Monday, December 18, 2006

#67 - By The Time You Read This

Reading the odd mystery novel is always kind of a treat; it's sort of like watching a solid episode of Law & Order, there's a level of predictability, but you're hooked until the end to see what happens. And here's where my awful reading habits from childhood come up and bite me, as more often than not, I'll skip to the last pages just so I know what's happening. Seriously? It's one habit I'm trying desperately to break. And I managed in this case, to read Giles Blunt's latest mystery without skipping ahead to see 'who dunnit' before I actually got to the final pages of the book.

(Okay, I'll admit I did flip through the pages quickly for clues but I didn't actually read ahead)

Annnywaay. I finished up By the Time You Read This by Canadian Giles Blunt this weekend. It's the fourth novel in his Detective John Cardinal series that takes place in the fictional Algonquin Bay, a small city in Northern Ontario. The title refers back to a suicide note left by Cardinal's wife, Catherine, found on the roof where she fell to her death, apparently killing herself as a result of severe depression. But was it actually a suicide or was she murdered? In addition to this gripping, and it truly is gripping, storyline, Lise Delorme, a coworker of Cardinal's, is caught up in a child pornography case, which rounds out the two central plots in the novel.

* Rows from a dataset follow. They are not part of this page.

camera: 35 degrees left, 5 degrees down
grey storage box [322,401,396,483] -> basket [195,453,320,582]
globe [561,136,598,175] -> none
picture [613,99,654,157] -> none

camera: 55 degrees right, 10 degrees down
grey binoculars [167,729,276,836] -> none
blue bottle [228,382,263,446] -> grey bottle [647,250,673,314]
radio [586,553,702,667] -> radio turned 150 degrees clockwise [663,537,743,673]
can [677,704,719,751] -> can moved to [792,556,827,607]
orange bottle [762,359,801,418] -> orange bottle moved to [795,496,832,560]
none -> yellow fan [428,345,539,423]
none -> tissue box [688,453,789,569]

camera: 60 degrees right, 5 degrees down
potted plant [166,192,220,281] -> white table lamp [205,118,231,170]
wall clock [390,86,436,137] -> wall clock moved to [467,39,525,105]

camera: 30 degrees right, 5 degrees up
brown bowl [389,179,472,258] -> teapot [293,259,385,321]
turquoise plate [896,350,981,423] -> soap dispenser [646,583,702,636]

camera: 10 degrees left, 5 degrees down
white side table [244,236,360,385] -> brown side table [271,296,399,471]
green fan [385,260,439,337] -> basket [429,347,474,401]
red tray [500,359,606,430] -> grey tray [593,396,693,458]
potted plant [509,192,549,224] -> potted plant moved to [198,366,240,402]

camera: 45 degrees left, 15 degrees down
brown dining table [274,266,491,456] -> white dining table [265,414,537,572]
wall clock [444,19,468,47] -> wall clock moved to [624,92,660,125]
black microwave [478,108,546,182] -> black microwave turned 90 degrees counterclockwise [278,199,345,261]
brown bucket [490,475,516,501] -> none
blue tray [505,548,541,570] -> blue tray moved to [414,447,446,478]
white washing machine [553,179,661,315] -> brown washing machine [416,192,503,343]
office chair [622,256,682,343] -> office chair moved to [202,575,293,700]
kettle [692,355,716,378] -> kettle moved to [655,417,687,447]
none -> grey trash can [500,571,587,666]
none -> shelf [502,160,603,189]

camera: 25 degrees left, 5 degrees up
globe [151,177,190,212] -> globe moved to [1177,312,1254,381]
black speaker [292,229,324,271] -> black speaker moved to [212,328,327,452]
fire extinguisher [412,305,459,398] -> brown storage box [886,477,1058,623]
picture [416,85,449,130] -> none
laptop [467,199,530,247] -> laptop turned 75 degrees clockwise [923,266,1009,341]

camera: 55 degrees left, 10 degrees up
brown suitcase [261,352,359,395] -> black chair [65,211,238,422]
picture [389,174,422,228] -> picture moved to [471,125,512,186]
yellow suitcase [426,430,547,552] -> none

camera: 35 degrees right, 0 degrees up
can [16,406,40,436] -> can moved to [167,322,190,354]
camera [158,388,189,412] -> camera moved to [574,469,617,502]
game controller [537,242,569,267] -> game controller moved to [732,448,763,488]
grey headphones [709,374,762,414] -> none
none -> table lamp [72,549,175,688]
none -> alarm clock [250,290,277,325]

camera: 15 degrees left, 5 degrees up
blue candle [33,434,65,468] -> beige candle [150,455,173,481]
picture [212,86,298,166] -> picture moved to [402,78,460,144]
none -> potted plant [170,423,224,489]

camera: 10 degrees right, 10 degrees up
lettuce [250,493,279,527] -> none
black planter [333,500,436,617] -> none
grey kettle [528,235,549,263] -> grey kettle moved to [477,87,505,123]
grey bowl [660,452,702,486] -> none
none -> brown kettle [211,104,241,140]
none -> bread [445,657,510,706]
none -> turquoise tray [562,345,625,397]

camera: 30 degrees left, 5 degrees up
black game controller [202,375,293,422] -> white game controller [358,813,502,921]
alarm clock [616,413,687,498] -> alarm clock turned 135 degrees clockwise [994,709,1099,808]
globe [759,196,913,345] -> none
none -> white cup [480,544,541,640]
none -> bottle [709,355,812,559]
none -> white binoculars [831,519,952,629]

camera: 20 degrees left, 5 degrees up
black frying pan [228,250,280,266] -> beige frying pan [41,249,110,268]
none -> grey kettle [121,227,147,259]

As the two cases weave back and forth, Blunt's skill as a magician of sorts when it comes to pacing and character development, and even though one big clue is revealed half-way through the book (it's tantamount to a conclusion), but the story remains utterly satisfying to the end. To an extent, this book is as much about how Cardinal gets to the answers as it is about the mystery itself. And as the second case unravels under Delorme's cautious investigative skills, both plots merge and divide, which also keeps you into the book until the end.

Anyway, I can see why Margaret Cannon called it the #1 mystery for this year, besides Fred Vargas's The Three Evangelists, which I loved, I didn't read another mystery I enjoyed as much all year.

2 comments:

Heather said...

Loved your review!! I enjoyed both Vargas' book and Blunt's book!

Beth said...

I can't believe you skip to the last page of a book. Tsk. Tsk.

I will only do that if I intensely dislike a book and know I am not going to finish it. (At my age, life's too short and there are too many good books to read to stick with a "bad" one.)